• [GOAL OF THE EXERCISE]:
Show each line of the records below that contains the string "name", matching case exactly.

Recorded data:
----

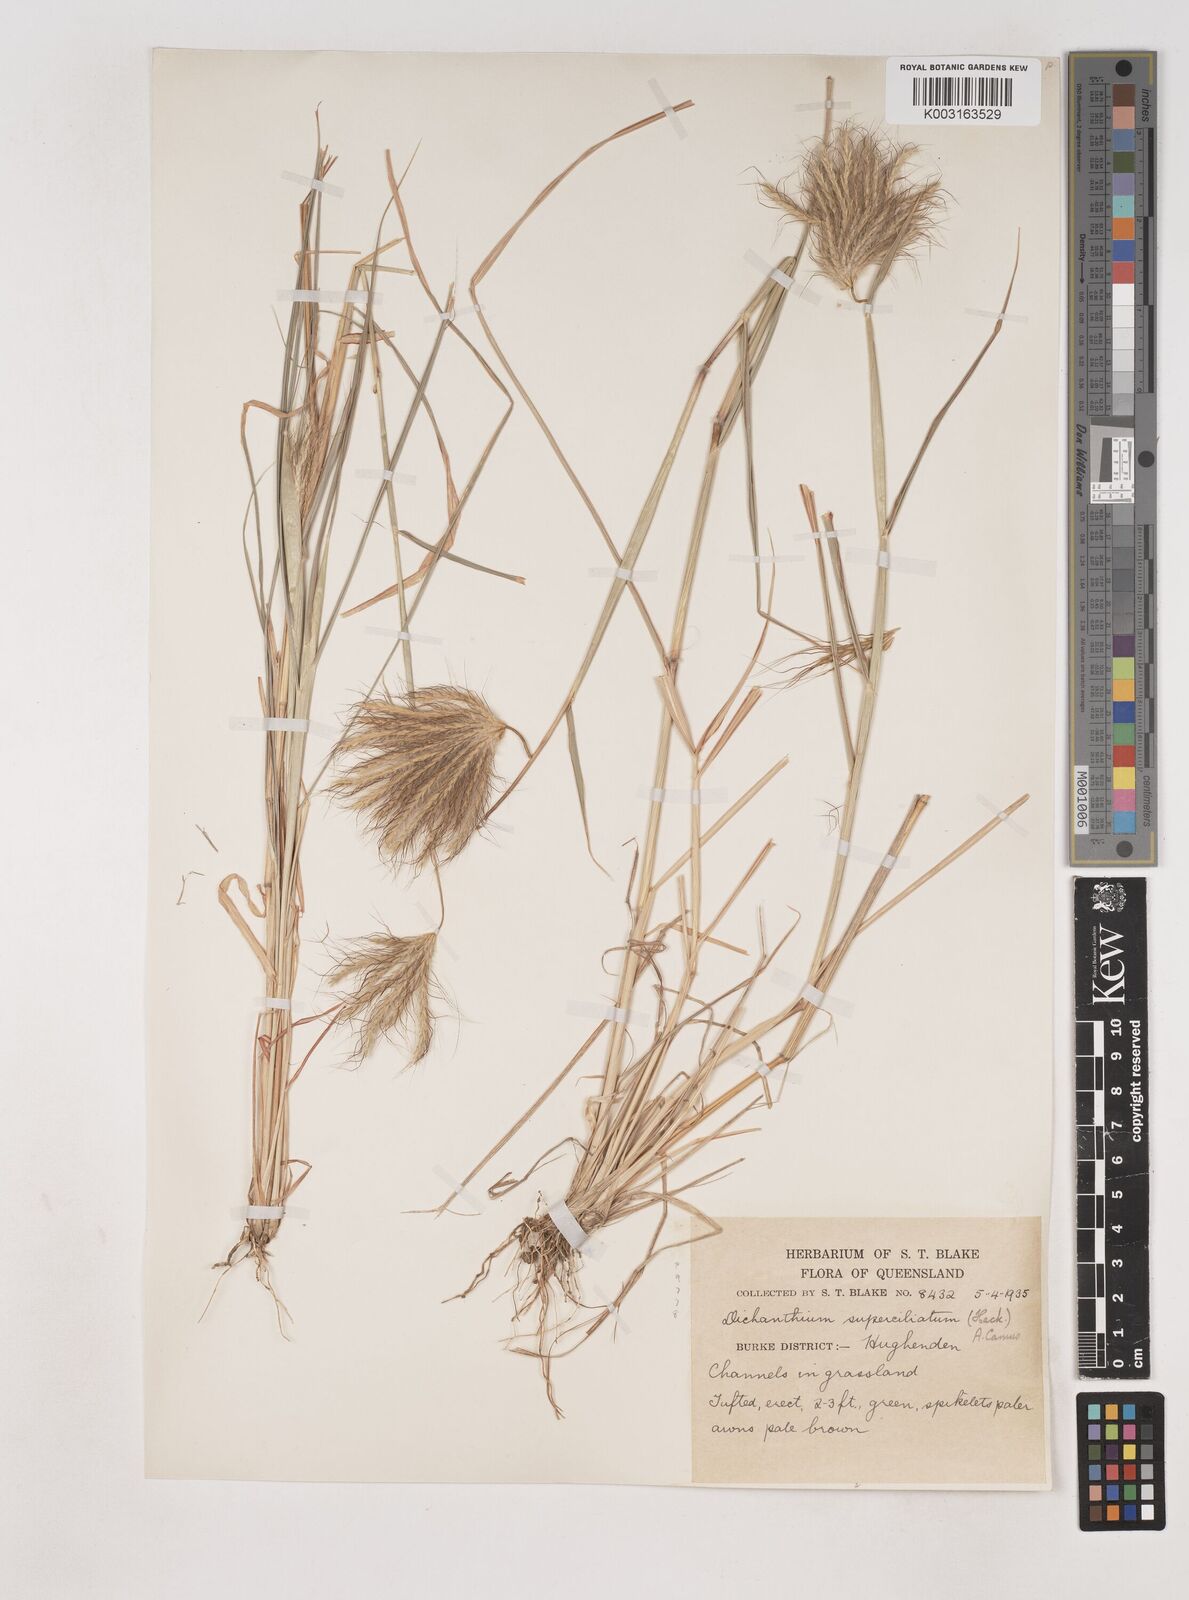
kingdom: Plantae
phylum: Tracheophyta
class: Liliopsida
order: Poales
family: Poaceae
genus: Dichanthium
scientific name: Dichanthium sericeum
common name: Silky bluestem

----

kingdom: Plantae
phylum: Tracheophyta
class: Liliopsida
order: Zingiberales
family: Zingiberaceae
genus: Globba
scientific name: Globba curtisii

----

• [WRITTEN SOLUTION]:
scientific name: Dichanthium sericeum
common name: Silky bluestem
scientific name: Globba curtisii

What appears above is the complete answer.